* _Your objective_
Report each line of the listing that carries the word "house".

* _Given data_
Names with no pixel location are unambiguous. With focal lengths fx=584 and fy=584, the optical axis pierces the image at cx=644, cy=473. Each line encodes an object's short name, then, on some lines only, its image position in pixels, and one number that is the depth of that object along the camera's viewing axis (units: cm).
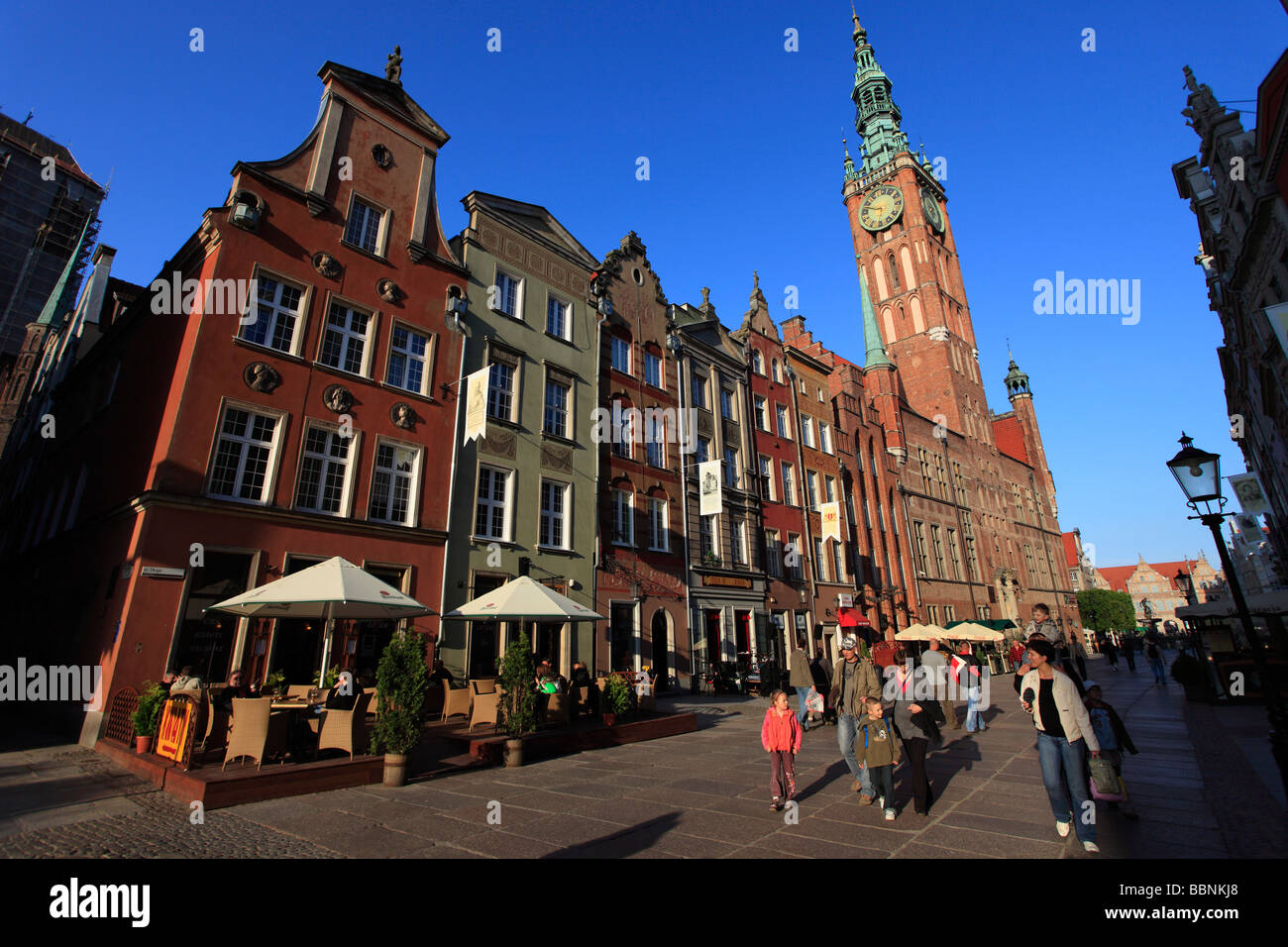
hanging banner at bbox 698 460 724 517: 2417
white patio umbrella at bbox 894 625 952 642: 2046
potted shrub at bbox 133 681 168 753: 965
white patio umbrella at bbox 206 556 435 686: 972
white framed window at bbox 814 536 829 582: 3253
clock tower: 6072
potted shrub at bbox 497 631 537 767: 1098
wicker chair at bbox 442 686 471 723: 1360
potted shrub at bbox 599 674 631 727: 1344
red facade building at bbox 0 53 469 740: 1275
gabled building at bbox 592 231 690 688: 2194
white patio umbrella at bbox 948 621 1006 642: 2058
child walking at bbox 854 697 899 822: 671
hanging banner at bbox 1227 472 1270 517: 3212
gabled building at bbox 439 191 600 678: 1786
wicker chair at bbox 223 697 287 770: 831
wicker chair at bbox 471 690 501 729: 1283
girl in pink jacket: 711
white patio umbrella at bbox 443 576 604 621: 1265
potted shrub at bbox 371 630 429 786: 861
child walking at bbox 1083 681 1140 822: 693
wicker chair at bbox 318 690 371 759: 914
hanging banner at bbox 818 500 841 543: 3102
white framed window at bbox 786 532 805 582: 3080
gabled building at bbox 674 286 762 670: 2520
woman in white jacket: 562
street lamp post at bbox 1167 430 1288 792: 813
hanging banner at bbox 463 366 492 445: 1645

--

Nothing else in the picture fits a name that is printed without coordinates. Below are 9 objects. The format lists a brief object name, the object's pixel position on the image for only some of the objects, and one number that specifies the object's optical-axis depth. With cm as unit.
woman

---

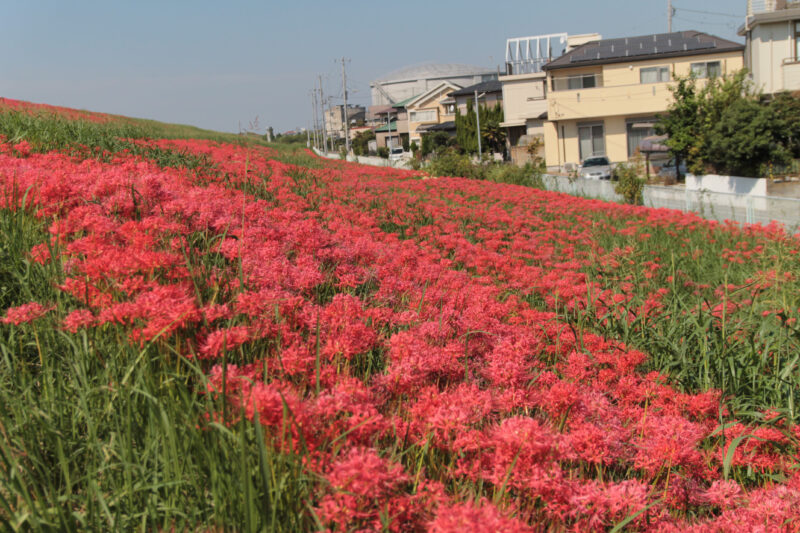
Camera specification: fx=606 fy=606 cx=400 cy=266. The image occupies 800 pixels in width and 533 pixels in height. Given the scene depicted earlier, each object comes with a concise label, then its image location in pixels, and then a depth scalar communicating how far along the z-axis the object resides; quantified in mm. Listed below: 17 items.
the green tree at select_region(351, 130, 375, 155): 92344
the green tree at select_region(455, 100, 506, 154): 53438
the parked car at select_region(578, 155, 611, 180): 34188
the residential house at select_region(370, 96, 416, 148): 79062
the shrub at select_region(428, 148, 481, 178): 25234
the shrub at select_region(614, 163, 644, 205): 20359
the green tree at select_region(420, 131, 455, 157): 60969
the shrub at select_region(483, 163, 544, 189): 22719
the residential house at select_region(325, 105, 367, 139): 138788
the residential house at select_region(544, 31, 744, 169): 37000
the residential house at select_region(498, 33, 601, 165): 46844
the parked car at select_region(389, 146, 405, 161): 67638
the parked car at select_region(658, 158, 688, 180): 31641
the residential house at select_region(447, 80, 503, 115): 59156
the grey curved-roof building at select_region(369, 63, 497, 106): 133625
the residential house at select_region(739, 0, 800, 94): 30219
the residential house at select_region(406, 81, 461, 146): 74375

* _Solution for this exercise_
the residential house at select_region(370, 96, 416, 148): 79062
the residential house at select_region(325, 105, 367, 139): 138788
the residential house at select_region(544, 31, 744, 169): 37000
the residential house at select_region(498, 33, 601, 165): 46844
the residential house at select_region(447, 80, 503, 115): 59156
the residential house at select_region(739, 0, 800, 94): 30219
the residential house at select_region(406, 81, 461, 146): 74375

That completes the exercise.